The future of experimentation

While CRESt is optimized for materials science experiments, the broader concept of autonomous labs can revolutionize experimental workflows in diverse scientific fields. Moreover, developing similar lab assistants would help researchers rethink experimental design, said Aldair Gongora, a staff scientist at Lawrence Livermore National Laboratory, who works on self-driving labs.
Until recently, scientists have mostly harbored a human-centric perspective to experiments—from the size of the samples needed for human hands to work with to the number of analyses scientists can reasonably conduct in a given amount of time.
With AI assisting them in their experimentation, researchers will need to rethink how much energy, time, and money are needed to conduct a meaningful science experiment. On the flip side are questions about how to scale autonomous labs and workflows and apply them to industrial processes, urgently needed for the ongoing transition away from the fossil-fuel-powered economy.

This image, generated by AI application Midjourney, illustrates MIT graduate student Zhichu Ren’s vision for the future: a network of autonomous scientific labs enabling versatile experimentation and collaboration.
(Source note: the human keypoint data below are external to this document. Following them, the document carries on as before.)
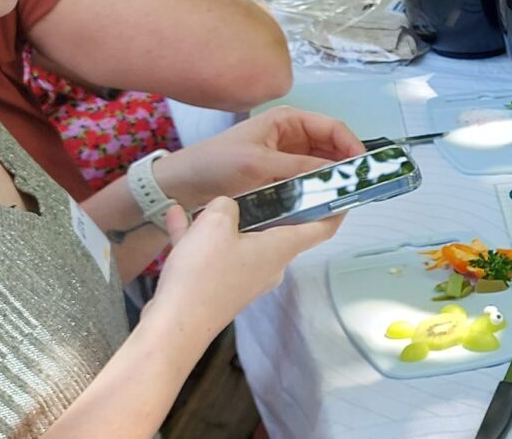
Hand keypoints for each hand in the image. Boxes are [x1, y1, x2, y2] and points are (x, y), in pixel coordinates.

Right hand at [147, 197, 345, 342]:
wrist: (172, 327)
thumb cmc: (203, 276)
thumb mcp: (216, 222)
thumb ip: (228, 204)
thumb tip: (227, 207)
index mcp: (280, 249)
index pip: (321, 228)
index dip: (334, 208)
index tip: (339, 191)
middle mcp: (269, 265)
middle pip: (278, 229)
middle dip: (264, 205)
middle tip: (256, 184)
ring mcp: (245, 277)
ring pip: (240, 238)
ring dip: (221, 220)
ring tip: (201, 204)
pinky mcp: (221, 287)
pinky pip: (216, 253)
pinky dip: (200, 237)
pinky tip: (178, 217)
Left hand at [158, 106, 366, 207]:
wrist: (184, 184)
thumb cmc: (216, 164)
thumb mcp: (259, 165)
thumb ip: (299, 169)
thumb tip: (335, 176)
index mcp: (288, 121)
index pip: (332, 128)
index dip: (352, 145)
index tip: (365, 167)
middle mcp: (291, 136)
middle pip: (331, 147)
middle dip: (347, 164)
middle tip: (360, 186)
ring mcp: (287, 157)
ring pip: (322, 167)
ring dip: (335, 180)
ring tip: (348, 197)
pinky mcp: (281, 177)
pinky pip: (308, 181)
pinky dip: (319, 191)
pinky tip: (326, 203)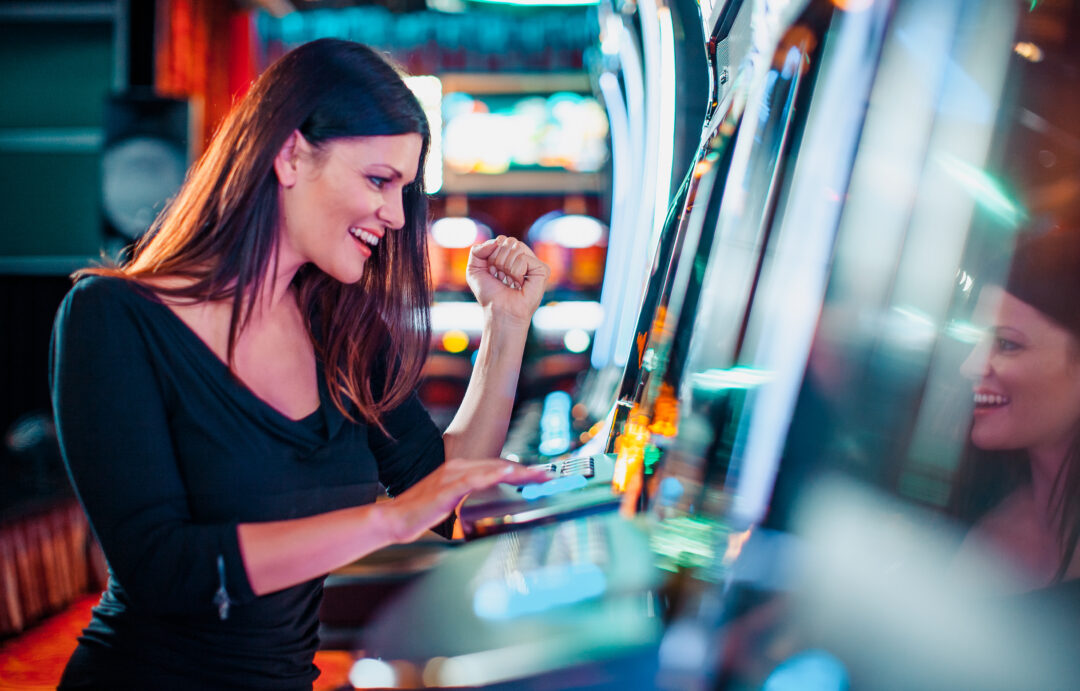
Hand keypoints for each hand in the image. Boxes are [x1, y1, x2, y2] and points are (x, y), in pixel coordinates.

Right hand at [381, 459, 552, 542]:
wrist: (394, 519)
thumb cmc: (420, 515)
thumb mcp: (451, 508)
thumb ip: (469, 506)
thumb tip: (487, 515)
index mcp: (460, 471)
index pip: (496, 467)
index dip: (520, 470)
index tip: (540, 475)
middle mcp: (458, 468)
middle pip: (498, 465)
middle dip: (526, 470)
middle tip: (549, 474)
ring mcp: (452, 475)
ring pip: (491, 469)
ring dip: (517, 470)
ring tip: (538, 474)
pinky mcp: (447, 488)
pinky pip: (474, 478)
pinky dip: (493, 474)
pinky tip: (508, 473)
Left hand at [466, 236, 549, 325]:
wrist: (499, 311)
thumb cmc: (489, 294)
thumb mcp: (474, 270)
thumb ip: (477, 250)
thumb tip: (497, 241)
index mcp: (511, 255)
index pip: (501, 240)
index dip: (491, 256)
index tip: (493, 273)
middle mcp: (524, 257)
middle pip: (508, 241)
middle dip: (498, 261)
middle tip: (502, 278)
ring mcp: (534, 263)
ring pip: (516, 248)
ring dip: (506, 268)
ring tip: (510, 282)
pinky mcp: (542, 270)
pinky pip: (523, 258)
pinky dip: (516, 272)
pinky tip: (520, 284)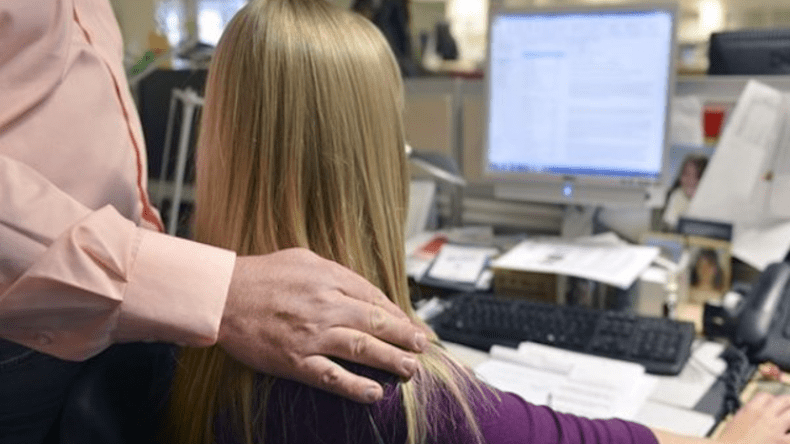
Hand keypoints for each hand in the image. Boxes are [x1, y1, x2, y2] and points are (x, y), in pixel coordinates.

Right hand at [217, 248, 427, 403]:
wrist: (221, 296)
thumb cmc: (260, 275)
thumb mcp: (302, 258)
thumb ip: (334, 271)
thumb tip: (361, 287)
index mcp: (328, 278)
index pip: (373, 297)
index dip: (395, 313)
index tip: (409, 323)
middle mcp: (325, 305)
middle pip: (376, 321)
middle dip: (404, 335)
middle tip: (422, 345)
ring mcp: (312, 334)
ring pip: (362, 348)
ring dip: (391, 360)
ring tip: (410, 368)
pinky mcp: (295, 360)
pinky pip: (332, 376)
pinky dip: (355, 386)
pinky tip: (374, 393)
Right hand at [716, 392, 789, 443]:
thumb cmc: (731, 440)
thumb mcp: (736, 420)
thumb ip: (749, 412)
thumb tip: (758, 408)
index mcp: (752, 408)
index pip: (767, 396)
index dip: (771, 399)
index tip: (773, 405)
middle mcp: (765, 415)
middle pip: (784, 400)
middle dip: (788, 402)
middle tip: (789, 407)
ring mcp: (775, 428)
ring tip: (789, 420)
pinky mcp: (781, 442)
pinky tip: (788, 434)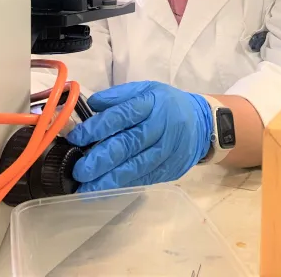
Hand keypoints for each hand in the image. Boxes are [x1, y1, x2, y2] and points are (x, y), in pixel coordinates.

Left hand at [66, 81, 212, 191]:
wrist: (203, 124)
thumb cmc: (167, 104)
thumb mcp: (146, 89)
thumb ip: (118, 96)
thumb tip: (91, 105)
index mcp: (151, 103)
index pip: (121, 116)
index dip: (97, 128)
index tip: (76, 138)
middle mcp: (160, 127)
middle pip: (128, 144)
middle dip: (101, 159)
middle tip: (79, 170)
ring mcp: (167, 150)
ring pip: (136, 166)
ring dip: (110, 180)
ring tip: (87, 188)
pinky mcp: (170, 169)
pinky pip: (144, 178)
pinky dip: (124, 186)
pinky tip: (106, 191)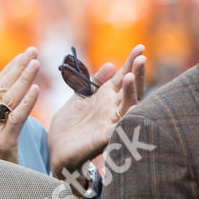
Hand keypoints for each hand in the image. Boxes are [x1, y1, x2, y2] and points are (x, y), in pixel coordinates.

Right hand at [0, 49, 38, 161]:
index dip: (9, 68)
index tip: (25, 55)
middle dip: (17, 67)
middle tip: (34, 51)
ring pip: (6, 99)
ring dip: (23, 78)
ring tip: (36, 63)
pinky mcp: (2, 144)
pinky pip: (15, 119)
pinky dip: (25, 102)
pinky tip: (36, 89)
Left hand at [48, 43, 145, 177]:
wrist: (57, 152)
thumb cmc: (70, 127)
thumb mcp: (79, 98)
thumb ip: (92, 83)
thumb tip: (111, 65)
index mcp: (106, 98)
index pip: (123, 77)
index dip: (131, 63)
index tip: (140, 47)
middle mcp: (113, 109)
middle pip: (130, 89)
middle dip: (136, 73)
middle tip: (141, 57)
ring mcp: (111, 123)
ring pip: (128, 106)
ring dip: (130, 92)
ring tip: (129, 77)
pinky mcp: (104, 138)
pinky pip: (119, 128)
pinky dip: (128, 120)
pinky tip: (133, 109)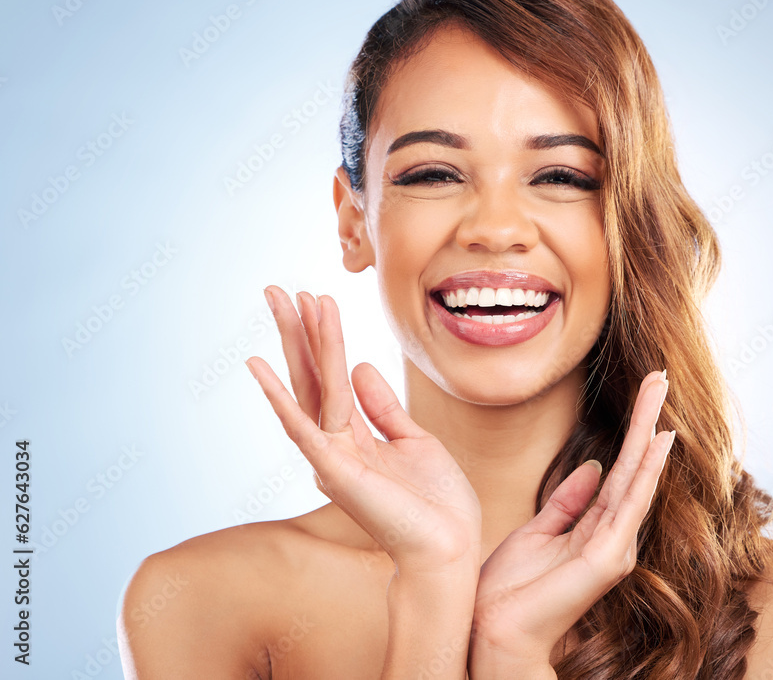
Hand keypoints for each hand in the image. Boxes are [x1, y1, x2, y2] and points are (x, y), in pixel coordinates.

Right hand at [246, 286, 482, 571]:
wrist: (450, 548)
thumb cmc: (435, 504)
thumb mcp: (414, 440)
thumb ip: (383, 406)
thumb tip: (360, 366)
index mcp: (352, 439)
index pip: (329, 378)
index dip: (321, 337)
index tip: (314, 298)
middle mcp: (333, 446)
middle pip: (310, 376)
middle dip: (296, 330)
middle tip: (276, 287)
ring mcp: (331, 458)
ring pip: (312, 387)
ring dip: (299, 341)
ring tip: (285, 299)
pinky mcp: (336, 471)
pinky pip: (304, 426)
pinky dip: (280, 396)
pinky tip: (260, 365)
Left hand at [470, 370, 674, 664]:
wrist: (490, 630)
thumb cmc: (511, 589)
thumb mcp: (538, 530)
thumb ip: (568, 500)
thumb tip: (593, 466)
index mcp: (596, 528)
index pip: (621, 469)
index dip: (633, 430)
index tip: (644, 392)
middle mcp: (613, 537)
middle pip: (635, 467)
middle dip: (646, 419)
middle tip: (660, 375)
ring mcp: (614, 549)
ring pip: (637, 479)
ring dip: (649, 434)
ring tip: (659, 393)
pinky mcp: (605, 560)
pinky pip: (628, 506)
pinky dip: (645, 473)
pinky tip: (655, 443)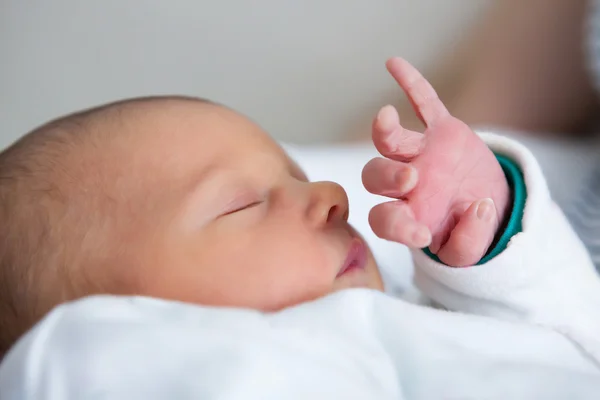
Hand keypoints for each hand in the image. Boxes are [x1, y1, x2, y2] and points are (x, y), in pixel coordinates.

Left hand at [362, 58, 509, 266]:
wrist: (485, 205)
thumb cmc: (467, 230)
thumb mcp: (468, 250)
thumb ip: (468, 243)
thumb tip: (478, 209)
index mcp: (405, 216)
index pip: (386, 220)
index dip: (397, 227)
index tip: (421, 235)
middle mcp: (405, 185)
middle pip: (376, 177)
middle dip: (387, 175)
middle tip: (410, 178)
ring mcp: (421, 155)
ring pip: (391, 141)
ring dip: (385, 131)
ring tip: (386, 117)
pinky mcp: (440, 131)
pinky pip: (423, 104)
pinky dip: (412, 85)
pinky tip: (394, 64)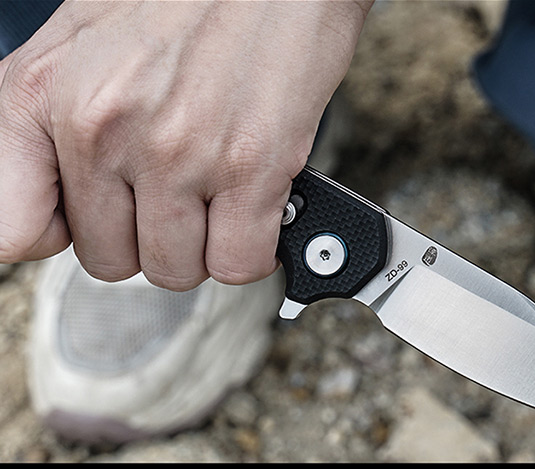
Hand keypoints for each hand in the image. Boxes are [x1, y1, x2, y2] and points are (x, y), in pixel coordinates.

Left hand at [0, 0, 370, 289]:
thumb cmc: (190, 0)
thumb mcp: (82, 40)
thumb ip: (50, 121)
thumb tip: (56, 192)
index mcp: (52, 96)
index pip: (16, 231)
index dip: (63, 234)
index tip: (100, 216)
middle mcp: (107, 129)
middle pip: (112, 261)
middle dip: (147, 236)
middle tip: (176, 193)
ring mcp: (180, 153)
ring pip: (176, 270)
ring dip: (201, 245)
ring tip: (217, 193)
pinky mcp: (250, 168)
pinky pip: (238, 263)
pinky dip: (249, 248)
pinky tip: (253, 206)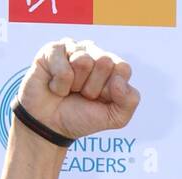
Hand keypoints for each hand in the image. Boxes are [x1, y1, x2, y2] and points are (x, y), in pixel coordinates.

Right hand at [18, 38, 139, 143]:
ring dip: (76, 85)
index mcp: (112, 66)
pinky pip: (63, 68)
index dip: (112, 89)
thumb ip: (130, 101)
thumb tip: (118, 81)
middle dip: (93, 87)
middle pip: (105, 61)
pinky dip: (59, 85)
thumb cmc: (82, 117)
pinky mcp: (52, 50)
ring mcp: (73, 48)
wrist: (51, 126)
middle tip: (83, 94)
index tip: (101, 98)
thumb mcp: (115, 117)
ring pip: (83, 61)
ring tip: (70, 90)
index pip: (123, 68)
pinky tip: (55, 86)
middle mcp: (94, 53)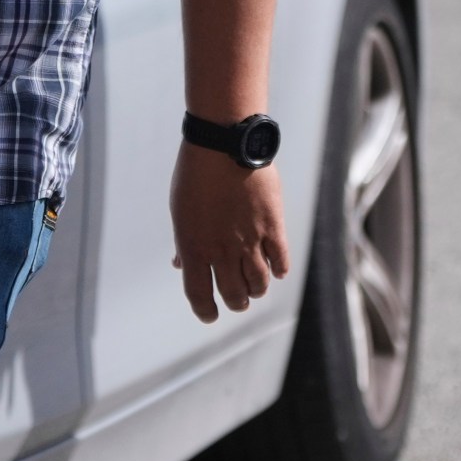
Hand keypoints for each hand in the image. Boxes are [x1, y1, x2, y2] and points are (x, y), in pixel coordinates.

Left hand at [169, 144, 289, 323]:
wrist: (225, 145)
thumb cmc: (196, 175)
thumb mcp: (180, 211)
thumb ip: (183, 242)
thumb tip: (180, 263)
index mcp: (194, 248)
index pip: (199, 295)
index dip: (205, 311)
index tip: (210, 316)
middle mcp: (222, 251)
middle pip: (233, 294)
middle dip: (235, 303)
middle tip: (238, 301)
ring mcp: (250, 240)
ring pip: (258, 283)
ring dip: (257, 291)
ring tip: (256, 289)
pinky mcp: (273, 226)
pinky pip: (280, 260)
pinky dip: (279, 270)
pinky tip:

Courtesy of the researchers

Matters of large-scale applicability of such research excite Ren and Li. Ren is enthusiastic about the possibility of the “mass production of science” to combat pressing problems like climate change.
AI is going to be a game-changer, Li said. “With large language models and active learning and computer vision and robotics, things seem to be at a turning point in lab-based research.”
The need to establish new standards is crucial for every kind of autonomous experiment. This includes everything from making sure samples can be transferred easily between different labs to conducting fair testing and reviewing procedures, Li said. Building this framework will allow cloud-based labs to share data and work on solutions together, accelerating the pace of combating climate change.
And the potential of cloud-based technologies for data sharing is huge, Gongora said. “It will give us a collective sense of how we can approach problems as a community.”
For the immediate future, though, humans are good at diagnosing and turning experimental failures around; AI is less so. Later, these technologies might be able to self-diagnose and self-correct mistakes, but for now, they need heavy human intervention. “Today’s AI is like a kid and still stumbles, so we have to have good parenting skills,” Li said.
But once it reaches maturity, expect AI to tackle big challenges quickly. With autonomous experiments forming the basis for self-driving and collaborative labs, researchers across disciplines can pool resources to address big challenges.
“The future is about having automated experimentation, machine learning, and the human in the autonomous experimentation loop,” Gongora said. The kind of autonomous experiments that the MIT team is working on is what’s needed to shape the labs of tomorrow.